To prove the forward direction, we prove the contrapositive, that is if \(v(A_i) = F\) for an odd number of \(i\)’s, \(1\leq i\leq n\), then \(v\) does not satisfy \((\cdots(A_1\leftrightarrow A_2)\leftrightarrow\cdots\leftrightarrow A_n)\). Assume \(v(A_i) = F\) for \(2m+1\) \(i\)’s, where \(m\in\mathbb{Z}_{\geq 0}\). Since \(\leftrightarrow\) is commutative, we can reindex the \(A_i\) yielding the wff \begin{gather}(A_{k_1}\leftrightarrow A_{k_{2}}\leftrightarrow\cdots\leftrightarrow A_{k_n})\end{gather} where \(v(A_{k_1}) = \cdots = v(A_{k_{2m+1}}) = F\) and \(v(A_{k_{2m+2}}) = \cdots = v(A_{k_n}) = T\).
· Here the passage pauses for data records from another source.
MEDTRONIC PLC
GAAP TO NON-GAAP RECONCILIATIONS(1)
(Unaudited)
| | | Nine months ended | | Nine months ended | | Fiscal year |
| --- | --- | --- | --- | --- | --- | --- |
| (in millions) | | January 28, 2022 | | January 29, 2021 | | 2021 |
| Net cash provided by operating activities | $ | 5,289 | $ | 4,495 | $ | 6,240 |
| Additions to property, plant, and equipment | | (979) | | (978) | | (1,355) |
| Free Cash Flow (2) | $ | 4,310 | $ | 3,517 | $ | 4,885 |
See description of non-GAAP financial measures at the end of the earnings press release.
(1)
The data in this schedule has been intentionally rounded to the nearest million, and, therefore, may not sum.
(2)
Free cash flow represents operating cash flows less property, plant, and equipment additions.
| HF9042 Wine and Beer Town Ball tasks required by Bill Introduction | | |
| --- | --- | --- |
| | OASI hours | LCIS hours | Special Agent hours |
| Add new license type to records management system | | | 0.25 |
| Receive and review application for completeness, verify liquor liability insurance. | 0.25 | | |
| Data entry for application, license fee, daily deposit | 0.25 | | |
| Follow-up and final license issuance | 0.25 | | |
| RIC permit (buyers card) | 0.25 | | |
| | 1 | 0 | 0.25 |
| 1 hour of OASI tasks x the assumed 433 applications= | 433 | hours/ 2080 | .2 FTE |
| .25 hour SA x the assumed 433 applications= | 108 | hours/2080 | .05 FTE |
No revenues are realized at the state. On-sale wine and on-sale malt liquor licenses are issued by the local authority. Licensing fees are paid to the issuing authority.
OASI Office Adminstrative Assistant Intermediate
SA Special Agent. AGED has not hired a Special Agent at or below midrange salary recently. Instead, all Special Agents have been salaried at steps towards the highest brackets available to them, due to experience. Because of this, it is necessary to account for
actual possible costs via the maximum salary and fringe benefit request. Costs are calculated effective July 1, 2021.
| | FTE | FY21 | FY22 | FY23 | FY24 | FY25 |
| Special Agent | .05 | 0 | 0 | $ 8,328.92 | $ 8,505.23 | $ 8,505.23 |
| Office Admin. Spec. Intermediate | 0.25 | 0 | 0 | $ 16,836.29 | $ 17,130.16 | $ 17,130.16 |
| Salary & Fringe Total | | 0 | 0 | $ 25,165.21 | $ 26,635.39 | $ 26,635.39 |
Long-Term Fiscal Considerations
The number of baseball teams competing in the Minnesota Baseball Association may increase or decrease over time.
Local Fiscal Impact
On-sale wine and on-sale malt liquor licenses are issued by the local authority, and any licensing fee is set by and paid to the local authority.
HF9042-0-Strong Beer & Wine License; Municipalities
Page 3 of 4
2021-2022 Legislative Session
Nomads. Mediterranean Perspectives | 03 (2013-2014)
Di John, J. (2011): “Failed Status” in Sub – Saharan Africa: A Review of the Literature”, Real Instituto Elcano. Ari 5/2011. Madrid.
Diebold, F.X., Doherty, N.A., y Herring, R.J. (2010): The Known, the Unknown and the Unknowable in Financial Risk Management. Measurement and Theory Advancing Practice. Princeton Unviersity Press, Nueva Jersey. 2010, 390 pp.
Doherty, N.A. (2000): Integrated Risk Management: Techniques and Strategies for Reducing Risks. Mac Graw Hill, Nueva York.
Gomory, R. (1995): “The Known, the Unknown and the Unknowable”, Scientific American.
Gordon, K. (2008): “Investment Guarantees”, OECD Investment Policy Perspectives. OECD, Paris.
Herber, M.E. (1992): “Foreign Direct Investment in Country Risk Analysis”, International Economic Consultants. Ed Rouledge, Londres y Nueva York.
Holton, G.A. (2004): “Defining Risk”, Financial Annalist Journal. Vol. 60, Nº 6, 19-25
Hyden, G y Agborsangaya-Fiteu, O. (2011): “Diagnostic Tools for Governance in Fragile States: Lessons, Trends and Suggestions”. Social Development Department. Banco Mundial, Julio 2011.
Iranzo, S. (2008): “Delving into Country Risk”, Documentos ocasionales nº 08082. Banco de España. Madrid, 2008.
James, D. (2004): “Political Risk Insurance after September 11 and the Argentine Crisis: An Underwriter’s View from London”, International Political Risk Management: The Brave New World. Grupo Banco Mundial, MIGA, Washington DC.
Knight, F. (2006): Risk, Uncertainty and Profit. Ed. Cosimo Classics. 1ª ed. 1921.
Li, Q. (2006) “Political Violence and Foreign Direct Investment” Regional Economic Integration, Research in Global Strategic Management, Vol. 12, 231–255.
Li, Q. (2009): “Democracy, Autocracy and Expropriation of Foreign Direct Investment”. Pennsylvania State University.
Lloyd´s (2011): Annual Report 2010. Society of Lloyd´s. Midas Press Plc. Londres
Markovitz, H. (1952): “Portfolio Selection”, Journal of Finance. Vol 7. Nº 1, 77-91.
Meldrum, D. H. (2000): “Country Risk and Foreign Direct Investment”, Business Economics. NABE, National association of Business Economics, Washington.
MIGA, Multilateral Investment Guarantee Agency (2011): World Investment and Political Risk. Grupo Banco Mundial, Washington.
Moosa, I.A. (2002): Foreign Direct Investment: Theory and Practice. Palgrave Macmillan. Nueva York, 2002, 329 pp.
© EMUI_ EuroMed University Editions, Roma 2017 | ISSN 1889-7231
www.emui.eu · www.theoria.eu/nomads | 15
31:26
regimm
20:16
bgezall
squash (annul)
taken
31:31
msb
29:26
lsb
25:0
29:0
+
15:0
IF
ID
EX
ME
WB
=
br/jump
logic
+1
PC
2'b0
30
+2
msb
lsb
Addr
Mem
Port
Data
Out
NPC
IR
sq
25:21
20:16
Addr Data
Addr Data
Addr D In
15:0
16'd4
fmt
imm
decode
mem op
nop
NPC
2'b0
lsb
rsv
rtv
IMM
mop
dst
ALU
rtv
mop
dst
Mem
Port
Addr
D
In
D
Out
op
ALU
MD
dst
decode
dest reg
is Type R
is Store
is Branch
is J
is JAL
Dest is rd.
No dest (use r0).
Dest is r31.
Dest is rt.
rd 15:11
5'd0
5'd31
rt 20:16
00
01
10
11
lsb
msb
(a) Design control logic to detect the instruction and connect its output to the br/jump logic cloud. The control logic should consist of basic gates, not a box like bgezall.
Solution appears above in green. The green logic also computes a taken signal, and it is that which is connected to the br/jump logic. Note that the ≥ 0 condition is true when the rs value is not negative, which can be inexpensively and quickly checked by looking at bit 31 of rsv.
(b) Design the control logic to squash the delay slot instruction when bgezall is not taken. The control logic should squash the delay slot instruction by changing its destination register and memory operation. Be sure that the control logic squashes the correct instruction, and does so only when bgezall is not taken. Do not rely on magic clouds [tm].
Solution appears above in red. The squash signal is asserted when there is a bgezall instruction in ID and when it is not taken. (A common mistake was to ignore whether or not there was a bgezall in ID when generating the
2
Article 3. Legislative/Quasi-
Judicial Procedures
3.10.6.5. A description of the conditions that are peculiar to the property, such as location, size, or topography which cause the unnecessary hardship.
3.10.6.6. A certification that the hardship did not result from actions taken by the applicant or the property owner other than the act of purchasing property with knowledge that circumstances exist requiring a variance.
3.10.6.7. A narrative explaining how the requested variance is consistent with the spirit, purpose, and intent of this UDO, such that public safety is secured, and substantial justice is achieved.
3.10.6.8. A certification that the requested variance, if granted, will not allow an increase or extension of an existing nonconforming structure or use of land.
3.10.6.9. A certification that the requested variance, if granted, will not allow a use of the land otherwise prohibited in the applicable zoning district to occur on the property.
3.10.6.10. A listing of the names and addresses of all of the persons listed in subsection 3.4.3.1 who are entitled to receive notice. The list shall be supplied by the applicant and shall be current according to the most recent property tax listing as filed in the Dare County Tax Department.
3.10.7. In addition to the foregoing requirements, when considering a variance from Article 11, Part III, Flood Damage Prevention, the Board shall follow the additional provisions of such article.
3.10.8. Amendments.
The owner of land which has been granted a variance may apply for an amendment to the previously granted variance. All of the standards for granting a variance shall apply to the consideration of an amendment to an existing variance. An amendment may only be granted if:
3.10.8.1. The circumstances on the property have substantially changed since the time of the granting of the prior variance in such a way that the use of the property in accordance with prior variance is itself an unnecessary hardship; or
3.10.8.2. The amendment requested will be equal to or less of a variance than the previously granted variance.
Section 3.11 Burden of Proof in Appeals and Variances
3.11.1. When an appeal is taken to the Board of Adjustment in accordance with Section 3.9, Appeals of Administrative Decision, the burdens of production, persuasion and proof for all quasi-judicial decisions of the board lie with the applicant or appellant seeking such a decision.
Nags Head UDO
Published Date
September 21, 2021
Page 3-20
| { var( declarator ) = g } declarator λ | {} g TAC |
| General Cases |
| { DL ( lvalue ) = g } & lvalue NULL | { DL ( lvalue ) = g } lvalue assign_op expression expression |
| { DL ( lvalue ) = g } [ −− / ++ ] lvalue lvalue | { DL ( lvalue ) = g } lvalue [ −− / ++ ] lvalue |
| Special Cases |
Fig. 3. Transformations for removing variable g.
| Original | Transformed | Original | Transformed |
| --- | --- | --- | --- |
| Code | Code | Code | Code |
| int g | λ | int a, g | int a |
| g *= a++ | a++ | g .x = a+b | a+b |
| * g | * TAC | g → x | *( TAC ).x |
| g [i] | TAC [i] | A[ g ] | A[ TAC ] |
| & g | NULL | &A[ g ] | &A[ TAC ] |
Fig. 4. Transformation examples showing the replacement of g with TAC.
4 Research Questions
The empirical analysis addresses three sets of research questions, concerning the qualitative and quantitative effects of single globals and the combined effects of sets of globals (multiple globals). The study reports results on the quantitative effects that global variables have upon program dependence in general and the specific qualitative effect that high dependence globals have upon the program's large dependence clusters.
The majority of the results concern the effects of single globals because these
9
This reordering yields a wff which is tautologically equivalent to \((\cdots(A_1\leftrightarrow A_2)\leftrightarrow\cdots\leftrightarrow A_n)\). Notice that by the associative law for \(\leftrightarrow\) we can treat this wff as \begin{gather}((A_{k_1}\leftrightarrow\cdots\leftrightarrow A_{k_{2m+1}})\leftrightarrow(A_{k_{2m+2}}\leftrightarrow\cdots\leftrightarrow A_{k_{n}}))\end{gather} By the lemma we know that \(\overline{v}(A_{k_1}\leftrightarrow\cdots\leftrightarrow A_{k_{2m+1}}) = F\) and \(\overline{v}(A_{k_{2m+2}}\leftrightarrow\cdots\leftrightarrow A_{k_{n}}) = T\), thus \(\overline{v}(((A_{k_1}\leftrightarrow\cdots\leftrightarrow A_{k_{2m+1}})\leftrightarrow(A_{k_{2m+2}}\leftrightarrow\cdots\leftrightarrow A_{k_{n}}))) = F\). Since this new wff is tautologically equivalent to the original, it must be that \(v\) does not satisfy \((\cdots(A_1\leftrightarrow A_2)\leftrightarrow\cdots\leftrightarrow A_n)\).